HIV Rate Among South Africans Lower Than Previous Estimates, But Higher Among Children
Approximately 4.5 million people in South Africa ages two and older, or 11.4% of the population, are HIV-positive, a number slightly lower than previous estimates, according to a study released on Thursday, Reuters Health reports. Researchers from the Nelson Mandela Foundation and Children's Fund and the South African Human Sciences Research Council compiled information from HIV tests results and interviews with more than 8,000 people. The study found that 9.3% of South Africans between ages 15 and 24 have HIV, a percentage below the national average. However, the study also found that 5.6% of children ages two to 14 are HIV-positive, more than could be explained by mother-to-child transmission or reported sexual activity, according to Olive Shisana, the report's principal investigator (Thomson, Reuters Health, 12/5). The rate among children is higher than was previously believed. Mandela said, "This is a serious and urgent problem. Without children, there can be no nation, there can be no future leaders of our country" (Venter, AP/Chicago Tribune, 12/6). Shisana said researchers will now investigate sexual abuse and exposure to unsterilized needles as possible factors that contribute to HIV transmission among children.

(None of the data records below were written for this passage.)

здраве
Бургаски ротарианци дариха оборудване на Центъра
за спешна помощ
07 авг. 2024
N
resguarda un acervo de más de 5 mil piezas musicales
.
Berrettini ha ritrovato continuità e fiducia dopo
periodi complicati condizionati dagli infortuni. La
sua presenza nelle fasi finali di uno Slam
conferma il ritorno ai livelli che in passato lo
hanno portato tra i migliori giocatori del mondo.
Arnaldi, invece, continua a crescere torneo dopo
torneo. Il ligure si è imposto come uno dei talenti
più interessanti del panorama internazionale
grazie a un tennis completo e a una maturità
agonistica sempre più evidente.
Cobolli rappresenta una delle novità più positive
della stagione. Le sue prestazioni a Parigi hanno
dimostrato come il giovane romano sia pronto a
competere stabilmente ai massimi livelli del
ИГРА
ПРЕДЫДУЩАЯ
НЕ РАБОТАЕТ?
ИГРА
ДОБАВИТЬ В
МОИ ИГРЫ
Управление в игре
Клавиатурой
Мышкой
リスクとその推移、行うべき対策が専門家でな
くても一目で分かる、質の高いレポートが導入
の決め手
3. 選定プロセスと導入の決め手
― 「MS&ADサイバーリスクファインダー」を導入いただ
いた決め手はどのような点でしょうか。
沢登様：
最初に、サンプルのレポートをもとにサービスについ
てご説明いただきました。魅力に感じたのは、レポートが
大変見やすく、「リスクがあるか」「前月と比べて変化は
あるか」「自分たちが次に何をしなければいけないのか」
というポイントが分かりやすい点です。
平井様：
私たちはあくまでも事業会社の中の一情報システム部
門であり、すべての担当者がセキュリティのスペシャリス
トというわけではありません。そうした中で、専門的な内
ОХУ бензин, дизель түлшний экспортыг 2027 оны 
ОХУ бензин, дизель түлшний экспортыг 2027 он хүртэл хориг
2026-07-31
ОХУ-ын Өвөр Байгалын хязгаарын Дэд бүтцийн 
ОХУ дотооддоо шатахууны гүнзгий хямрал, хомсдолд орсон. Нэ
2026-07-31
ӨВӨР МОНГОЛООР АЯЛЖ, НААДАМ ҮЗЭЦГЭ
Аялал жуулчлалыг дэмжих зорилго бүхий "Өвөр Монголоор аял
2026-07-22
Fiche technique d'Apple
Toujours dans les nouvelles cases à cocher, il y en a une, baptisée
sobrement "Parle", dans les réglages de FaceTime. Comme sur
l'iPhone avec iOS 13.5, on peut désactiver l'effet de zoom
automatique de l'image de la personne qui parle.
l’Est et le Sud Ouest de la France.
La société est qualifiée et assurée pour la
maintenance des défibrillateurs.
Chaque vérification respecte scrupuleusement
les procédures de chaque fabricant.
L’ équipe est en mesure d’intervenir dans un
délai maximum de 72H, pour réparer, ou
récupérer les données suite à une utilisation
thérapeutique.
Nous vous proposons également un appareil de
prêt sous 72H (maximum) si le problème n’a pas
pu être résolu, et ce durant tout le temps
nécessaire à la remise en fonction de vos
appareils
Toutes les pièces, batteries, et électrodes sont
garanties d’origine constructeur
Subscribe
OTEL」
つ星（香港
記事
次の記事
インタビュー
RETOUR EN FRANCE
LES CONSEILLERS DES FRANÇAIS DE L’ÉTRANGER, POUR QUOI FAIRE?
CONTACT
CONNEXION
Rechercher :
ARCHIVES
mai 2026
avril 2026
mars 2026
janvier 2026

Demand for Antiretroviral Drugs
The researchers also found "strong public demand" for more resources in the fight against HIV/AIDS, especially antiretroviral drugs. "The government should roll out an [antiretroviral] therapy program for both preventing mother-to-child transmission and (for) all persons living with AIDS as soon as possible," the report said (Reuters Health, 12/5). The Nelson Mandela Foundation and the South African Medical Association on Tuesday launched a program designed to provide free antiretroviral therapy to 9,000 patients at 18 sites throughout South Africa (Kaiser Daily HIV/AIDS Report, 12/5). Shisana said, "We are hopeful (because) the majority of South Africans are taking HIV seriously ... we will see a decline in HIV infections " (Reuters Health, 12/5).